I hear talk about "the cloud" as the solution to research data curation. Data will waft softly up into "the cloud," and "the cloud" will look after it and give it back on demand, and there will be unicorns and rainbows and rainbow-colored unicorns, and—well, you get the idea.

I think this is bosh. Balderdash. Bunkum. But I also think it's worth unpacking why this is a popular and recurring idea, because there's the germ of a service design in there.

"The cloud" means a lot of things to a lot of people, but for the sake of argument, let's call it "third-party data-storage services" such as Amazon's S3. S3 is not a solution for data curation. The service-level agreement amounts to "we can lose any of your data any time, and your only recourse might be a refund of what you paid us." For unique, irreplaceable data, this is beyond unacceptable. Think it can't happen? It already has.

As part of a well-managed storage and backup system, S3 might do. Might. But do you really want to design around its limitations?

However. Look up at the sky, if you're lucky enough to be near a window. I'm guessing you see either no clouds at all, or a lot of them. More than one, at any rate. How many skies contain just one cloud?

Cost questions aside, what is it that "the cloud" promises that people want? Could those of us interested in data build that?

"The cloud" promises to make data storage secure, safe, and above all easy. Yes, I think we can do this, and I think we should. Fedora, IRODS, pick your poison—but big disk, taken care of invisibly behind the scenes, with lots and lots of ways to get data in and out?

We can do this. We should.

Tags

More like this

Think it can't happen? It already has.

This is a bit misleading. The lost data was live instance data, not stored S3 data. Running virtual machines were erroneously terminated, and as consequence any active data in them that had not been saved externally, to S3 for example, was lost.

That's not to say that S3 won't lose data in the future, or may already have lost data that went unreported. But unless I'm misunderstanding, the referenced incident was a very different failure mode than a storage cloud losing data.

However, as someone who's been working with cloud storage in general and S3 in specific for over three years now, I can completely agree with your core premise. Though a professionally managed cloud runs a much lower risk of data loss than your typical smaller setup, it's still a single provider and a single point of failure.

But do you really want to design around its limitations?

When the alternative is hosting your own multi-site datacenter infrastructure, working around the limitations of various cloud providers isn't such a bad deal.

We can do this. We should.

I'd better stop reading blogs and get back to work then ;-)
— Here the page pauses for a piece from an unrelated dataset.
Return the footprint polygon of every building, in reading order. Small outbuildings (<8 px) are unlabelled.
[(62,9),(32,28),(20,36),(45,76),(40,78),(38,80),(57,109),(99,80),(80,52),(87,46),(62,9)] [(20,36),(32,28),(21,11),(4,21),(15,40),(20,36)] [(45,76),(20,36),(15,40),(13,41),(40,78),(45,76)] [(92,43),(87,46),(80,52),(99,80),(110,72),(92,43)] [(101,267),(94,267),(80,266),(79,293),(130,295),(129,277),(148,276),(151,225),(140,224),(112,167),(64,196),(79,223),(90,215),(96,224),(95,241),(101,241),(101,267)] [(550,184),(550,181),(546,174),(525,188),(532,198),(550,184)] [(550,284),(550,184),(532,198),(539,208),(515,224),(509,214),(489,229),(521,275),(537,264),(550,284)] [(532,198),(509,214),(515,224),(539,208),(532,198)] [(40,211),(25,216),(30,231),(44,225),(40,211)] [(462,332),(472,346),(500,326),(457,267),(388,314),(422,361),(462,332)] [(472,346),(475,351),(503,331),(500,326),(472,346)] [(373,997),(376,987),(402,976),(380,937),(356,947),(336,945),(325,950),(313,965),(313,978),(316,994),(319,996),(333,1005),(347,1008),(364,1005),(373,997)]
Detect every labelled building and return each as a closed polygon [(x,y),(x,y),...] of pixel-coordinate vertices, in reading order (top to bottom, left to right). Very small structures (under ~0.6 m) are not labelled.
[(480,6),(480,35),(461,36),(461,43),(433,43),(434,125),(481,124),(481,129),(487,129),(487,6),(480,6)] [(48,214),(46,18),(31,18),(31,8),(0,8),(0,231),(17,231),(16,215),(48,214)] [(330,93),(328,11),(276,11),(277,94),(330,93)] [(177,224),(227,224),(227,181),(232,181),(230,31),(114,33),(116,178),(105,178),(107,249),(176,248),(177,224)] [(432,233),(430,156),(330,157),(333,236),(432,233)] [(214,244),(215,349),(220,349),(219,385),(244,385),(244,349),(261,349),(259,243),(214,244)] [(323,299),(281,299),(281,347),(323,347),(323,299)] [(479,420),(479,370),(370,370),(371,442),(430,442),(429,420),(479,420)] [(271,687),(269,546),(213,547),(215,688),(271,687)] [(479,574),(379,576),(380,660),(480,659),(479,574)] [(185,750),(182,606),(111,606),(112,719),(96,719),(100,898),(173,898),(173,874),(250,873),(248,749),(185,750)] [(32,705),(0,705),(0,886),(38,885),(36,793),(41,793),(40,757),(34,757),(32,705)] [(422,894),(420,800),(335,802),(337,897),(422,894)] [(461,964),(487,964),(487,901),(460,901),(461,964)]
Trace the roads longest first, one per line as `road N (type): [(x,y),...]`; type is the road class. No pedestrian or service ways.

A cloud like S3 is infrastructure. An individual institution may or may not be able to provide infrastructure as good or better, with the same or different functionality.

The cloud provides no curation, as you point out. It helps diddly with your metadata or workflow.

It might just be, however, as or more reliable in terms of backup and recovery as whatever one's local institution provides.

You mention Fedora and IRODS -- these provide metadata, so can help people do curation. My intuition, however, is that there are a class of users who have curation needs that are small enough and broad enough that it will never be feasible to write software to help them. For these people, their best bet may be guidelines for what types of metadata to store and a pointer to large, relatively secure, inexpensive digital storage.

Does that mean a ton of data will likely get lost of the centuries? Yes, but perhaps it's unreasonable to expect that humanity will find a way to save everything.